Junior Stock: Drag Racing the Family Sedan is a 2012 book by author Doug Boyce. The book focuses on NHRA stock-class drag racing that took place between the years 1964 and 1971.

This is the second book by Doug Boyce, the first being the acclaimed, Grumpy's Toys: The Authorized History of Grumpy Jenkins' Cars.

Overview

In the 1950s and 1960s, drag racing was in its infancy, an exciting new sport which anyone with a car could participate. Based upon the car's equipment, they were assigned to specific categories and classes. The stock class format encouraged amateur participation. This structure made it possible to compete against others with similar equipment and lead to the most talented tuners and drivers becoming National Champions and/or World Record holders. Drag racing was a popular hobby for many, and initially their competition vehicles were typically warmed-over street cars that had been strategically upgraded to the limits of their class rules. This made drag racing wildly popular and amazingly attainable. Thanks in part to the book, Junior Stock; Drag Racing The Family Sedan, these times will never be forgotten and can once again be relived. Major stock category rule changes in 1972 meant a loss of participation and great loss in the sport's popularity.

Stock-class drag racing is celebrated in this new book, with approximately 500 vintage b/w and color photographs showing the way it was. Celebrated are all the key players from Phil Chisholm, the first Junior Stock Eliminator winner back in 1964 through 1971 World Champion, Dave Boertman. In between, read briefs on the annual rule changes and coverage of each NHRA National event. Included in each chapter are short biographies on the likes of Dave Kempton, Jere Stahl, Ted Harbit, the Jesel's, John Archambault, Marv Ripes, John Barkley, Bobby Warren, Keith Berg, Tom Schumacher, the Ronca Brothers, Alex Jarrell, the Musser Brothers, Jim Waibel, Callahan & Sulc, John Troxell etc. No stone is left unturned as each region and all brands are recognized in this thoroughly laid out book.

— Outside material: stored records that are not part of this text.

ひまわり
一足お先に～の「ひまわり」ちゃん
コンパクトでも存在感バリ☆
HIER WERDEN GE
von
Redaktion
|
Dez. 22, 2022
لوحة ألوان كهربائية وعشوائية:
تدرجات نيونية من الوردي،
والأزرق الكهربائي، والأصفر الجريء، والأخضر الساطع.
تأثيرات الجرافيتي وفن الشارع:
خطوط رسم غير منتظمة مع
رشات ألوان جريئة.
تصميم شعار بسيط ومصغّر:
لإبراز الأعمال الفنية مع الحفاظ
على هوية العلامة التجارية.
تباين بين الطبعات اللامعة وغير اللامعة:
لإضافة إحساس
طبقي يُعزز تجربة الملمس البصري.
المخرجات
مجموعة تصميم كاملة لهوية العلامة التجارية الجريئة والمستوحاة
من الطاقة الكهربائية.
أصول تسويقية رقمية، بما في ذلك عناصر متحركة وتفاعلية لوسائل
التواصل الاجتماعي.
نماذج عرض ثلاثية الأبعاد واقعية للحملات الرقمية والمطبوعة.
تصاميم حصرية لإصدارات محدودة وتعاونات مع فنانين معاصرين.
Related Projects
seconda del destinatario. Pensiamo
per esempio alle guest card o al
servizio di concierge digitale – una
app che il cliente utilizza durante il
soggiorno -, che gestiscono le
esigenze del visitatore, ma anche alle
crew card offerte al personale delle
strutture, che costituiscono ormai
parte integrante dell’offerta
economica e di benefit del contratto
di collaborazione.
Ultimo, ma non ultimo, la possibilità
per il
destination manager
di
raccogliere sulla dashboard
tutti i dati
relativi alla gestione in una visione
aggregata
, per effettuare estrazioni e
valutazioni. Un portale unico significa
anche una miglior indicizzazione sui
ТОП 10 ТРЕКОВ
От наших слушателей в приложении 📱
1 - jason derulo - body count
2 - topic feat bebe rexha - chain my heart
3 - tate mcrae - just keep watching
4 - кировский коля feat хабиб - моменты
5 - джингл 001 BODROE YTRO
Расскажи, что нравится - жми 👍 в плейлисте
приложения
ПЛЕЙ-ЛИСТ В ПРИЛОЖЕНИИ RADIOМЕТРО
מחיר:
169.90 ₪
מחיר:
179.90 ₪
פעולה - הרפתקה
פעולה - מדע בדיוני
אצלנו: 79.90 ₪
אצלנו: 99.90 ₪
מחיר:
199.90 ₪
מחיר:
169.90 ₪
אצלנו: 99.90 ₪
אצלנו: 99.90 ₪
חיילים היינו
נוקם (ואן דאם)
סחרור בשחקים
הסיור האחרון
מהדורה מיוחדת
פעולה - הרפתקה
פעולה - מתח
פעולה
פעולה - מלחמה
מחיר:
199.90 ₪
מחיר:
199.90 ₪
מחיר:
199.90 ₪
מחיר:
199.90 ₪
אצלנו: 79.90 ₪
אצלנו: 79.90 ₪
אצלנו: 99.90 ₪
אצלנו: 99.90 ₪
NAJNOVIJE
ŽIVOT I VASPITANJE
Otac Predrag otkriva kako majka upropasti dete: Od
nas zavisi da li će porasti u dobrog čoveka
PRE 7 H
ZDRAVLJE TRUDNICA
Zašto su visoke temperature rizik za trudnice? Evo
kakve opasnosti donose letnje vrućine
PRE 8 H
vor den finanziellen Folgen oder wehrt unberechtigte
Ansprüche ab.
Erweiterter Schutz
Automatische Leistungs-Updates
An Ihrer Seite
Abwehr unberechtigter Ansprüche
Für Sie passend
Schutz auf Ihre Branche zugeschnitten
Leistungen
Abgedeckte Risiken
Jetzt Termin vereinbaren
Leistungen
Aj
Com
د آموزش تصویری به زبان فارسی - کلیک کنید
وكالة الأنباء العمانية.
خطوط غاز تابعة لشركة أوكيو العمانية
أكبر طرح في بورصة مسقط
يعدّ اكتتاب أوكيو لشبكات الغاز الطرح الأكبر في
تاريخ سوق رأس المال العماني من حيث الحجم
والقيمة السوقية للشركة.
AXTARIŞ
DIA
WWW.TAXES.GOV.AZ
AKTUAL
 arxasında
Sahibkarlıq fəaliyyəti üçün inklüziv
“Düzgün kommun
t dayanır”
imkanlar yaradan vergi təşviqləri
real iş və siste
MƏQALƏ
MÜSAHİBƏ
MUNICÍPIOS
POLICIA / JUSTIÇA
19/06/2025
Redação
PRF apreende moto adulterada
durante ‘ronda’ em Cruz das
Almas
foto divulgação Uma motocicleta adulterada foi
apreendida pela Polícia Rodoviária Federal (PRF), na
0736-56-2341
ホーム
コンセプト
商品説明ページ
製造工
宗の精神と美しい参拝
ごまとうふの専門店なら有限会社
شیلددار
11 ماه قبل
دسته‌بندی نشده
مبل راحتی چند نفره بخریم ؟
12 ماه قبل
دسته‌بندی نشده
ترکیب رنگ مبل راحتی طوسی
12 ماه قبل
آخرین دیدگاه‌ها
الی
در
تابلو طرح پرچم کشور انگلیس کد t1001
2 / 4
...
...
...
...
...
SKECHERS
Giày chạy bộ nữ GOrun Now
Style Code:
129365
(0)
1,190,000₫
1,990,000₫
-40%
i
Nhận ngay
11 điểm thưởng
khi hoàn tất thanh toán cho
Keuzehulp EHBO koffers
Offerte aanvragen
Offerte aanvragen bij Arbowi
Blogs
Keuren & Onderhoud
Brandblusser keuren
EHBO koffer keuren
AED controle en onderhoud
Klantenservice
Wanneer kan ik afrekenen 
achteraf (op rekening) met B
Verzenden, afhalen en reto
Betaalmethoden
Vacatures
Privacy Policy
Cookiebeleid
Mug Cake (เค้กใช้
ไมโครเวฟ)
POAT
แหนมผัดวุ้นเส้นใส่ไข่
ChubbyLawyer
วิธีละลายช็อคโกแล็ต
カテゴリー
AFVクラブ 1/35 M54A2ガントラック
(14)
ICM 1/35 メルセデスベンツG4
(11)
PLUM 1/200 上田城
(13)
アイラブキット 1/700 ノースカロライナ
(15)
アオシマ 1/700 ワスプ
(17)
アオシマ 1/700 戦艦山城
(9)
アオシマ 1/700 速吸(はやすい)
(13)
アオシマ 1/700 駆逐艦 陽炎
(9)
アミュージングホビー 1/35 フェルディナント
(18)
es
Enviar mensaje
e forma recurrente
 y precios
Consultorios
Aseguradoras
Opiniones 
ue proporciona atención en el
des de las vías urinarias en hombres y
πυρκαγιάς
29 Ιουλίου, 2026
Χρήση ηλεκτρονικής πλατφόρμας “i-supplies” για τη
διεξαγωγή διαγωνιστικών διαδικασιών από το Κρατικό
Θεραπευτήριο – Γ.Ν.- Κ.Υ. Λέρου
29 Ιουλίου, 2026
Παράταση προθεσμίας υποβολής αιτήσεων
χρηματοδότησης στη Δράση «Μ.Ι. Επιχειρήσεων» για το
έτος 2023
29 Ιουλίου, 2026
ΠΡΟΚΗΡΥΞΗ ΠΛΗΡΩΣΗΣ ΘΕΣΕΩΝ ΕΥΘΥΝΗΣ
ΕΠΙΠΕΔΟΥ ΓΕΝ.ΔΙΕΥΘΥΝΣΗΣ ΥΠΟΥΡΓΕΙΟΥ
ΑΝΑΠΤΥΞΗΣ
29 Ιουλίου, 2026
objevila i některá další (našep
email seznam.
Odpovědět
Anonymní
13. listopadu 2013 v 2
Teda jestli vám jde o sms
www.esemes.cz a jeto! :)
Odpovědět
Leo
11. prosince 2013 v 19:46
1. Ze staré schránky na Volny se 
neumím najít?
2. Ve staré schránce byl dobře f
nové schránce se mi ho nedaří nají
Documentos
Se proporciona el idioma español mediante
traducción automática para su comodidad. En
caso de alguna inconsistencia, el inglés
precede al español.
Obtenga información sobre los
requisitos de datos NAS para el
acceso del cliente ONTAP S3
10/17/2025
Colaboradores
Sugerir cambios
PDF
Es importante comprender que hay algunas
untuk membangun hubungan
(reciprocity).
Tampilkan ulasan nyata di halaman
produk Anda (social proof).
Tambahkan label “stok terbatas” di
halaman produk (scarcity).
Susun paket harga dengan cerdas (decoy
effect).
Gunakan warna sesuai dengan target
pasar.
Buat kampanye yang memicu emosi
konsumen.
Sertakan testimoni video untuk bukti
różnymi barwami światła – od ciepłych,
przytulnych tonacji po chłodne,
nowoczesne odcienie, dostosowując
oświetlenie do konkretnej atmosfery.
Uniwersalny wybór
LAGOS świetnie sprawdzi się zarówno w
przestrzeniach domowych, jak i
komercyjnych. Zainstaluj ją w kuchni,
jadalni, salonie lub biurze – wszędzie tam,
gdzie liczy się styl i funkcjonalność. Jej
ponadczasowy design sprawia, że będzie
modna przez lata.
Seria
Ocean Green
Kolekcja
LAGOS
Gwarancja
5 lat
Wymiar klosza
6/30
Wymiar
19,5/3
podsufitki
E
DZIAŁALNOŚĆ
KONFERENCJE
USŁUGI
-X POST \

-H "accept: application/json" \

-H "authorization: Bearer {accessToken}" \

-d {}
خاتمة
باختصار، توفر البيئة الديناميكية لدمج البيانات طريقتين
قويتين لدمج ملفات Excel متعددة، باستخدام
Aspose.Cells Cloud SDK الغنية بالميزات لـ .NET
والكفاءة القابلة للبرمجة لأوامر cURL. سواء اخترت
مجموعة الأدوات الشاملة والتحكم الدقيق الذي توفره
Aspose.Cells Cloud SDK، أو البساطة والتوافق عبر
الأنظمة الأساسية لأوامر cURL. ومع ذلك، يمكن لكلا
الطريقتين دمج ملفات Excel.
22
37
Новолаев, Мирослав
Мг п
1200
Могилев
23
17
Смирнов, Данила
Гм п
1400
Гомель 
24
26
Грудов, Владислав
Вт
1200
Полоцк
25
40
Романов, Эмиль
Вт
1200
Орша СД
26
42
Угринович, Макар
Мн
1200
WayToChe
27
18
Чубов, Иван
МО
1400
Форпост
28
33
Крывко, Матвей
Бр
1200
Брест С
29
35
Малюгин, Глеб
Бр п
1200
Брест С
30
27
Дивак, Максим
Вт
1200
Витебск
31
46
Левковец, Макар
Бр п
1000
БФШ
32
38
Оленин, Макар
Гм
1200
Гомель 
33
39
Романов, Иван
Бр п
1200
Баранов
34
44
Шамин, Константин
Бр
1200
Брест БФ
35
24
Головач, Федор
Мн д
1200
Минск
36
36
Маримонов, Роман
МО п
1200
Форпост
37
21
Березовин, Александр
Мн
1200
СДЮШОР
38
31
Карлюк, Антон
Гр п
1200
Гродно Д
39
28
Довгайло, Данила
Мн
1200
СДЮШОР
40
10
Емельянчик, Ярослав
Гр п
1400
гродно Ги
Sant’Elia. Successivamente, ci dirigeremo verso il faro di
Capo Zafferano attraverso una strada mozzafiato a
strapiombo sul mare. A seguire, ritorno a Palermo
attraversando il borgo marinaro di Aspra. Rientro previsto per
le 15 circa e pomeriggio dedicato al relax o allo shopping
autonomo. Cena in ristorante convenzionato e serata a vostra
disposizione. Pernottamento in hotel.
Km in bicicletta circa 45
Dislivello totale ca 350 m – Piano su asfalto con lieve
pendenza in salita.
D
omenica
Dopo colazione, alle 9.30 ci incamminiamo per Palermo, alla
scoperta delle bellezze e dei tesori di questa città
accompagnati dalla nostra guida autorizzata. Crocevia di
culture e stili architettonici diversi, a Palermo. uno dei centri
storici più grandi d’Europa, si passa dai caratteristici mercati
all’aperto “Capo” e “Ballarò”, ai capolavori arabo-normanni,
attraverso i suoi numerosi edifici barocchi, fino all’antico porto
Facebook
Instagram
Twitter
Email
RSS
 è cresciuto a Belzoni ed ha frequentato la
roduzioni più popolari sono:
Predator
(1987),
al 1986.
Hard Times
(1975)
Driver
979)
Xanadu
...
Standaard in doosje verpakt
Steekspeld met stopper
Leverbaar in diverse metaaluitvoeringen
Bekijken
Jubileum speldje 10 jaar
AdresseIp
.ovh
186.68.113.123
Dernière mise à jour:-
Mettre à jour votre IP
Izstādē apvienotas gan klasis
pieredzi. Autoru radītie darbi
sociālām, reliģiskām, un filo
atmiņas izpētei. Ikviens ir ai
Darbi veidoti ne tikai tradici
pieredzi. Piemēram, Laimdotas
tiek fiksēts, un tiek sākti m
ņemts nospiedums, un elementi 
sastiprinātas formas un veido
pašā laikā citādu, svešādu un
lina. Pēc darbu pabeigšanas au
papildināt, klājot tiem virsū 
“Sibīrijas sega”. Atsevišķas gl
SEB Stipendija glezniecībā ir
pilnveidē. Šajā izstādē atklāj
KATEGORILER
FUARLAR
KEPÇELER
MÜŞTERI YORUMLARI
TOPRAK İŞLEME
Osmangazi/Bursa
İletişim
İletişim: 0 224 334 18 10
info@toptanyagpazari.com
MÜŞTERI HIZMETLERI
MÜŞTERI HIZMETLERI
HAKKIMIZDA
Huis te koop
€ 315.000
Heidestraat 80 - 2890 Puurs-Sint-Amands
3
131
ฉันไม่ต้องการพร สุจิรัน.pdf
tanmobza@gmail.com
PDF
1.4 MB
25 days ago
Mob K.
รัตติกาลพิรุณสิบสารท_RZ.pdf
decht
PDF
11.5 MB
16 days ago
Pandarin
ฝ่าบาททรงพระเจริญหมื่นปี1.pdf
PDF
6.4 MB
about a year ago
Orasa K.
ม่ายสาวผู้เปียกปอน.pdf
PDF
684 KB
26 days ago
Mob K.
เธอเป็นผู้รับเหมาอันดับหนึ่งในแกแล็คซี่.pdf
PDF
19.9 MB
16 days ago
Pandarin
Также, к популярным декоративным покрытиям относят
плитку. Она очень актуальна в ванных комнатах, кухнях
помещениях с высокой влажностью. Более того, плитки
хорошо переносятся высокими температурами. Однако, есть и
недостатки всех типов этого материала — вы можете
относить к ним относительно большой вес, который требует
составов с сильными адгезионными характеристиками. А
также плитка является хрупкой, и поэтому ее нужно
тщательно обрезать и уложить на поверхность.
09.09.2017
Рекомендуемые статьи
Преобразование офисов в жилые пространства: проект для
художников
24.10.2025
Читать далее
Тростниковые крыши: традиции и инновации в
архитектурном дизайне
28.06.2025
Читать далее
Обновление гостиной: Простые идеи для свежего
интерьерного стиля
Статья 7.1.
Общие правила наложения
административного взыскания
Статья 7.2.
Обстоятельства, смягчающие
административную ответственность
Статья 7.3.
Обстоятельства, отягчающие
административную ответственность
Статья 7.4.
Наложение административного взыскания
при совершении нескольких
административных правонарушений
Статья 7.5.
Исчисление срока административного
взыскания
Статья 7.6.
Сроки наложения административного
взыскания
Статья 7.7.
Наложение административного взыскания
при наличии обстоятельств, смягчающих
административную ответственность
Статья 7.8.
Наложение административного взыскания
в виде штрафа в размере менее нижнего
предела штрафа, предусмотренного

If you were a fan or participant back in the day, or are a lover of vintage drag cars, Junior Stock: Stock Class Drag Racing 1964–1971 is a book you'll thoroughly enjoy.

Slideshow

A promotional video was made for Junior Stock: Drag Racing the Family Sedan two months prior to its release date. The video features a slideshow of rare and unique Junior Stock photographs.

Set to the instrumental song Outa-Space by Billy Preston, the video continues to garner rave reviews and is contributing to the anticipation surrounding the book's August 2012 release.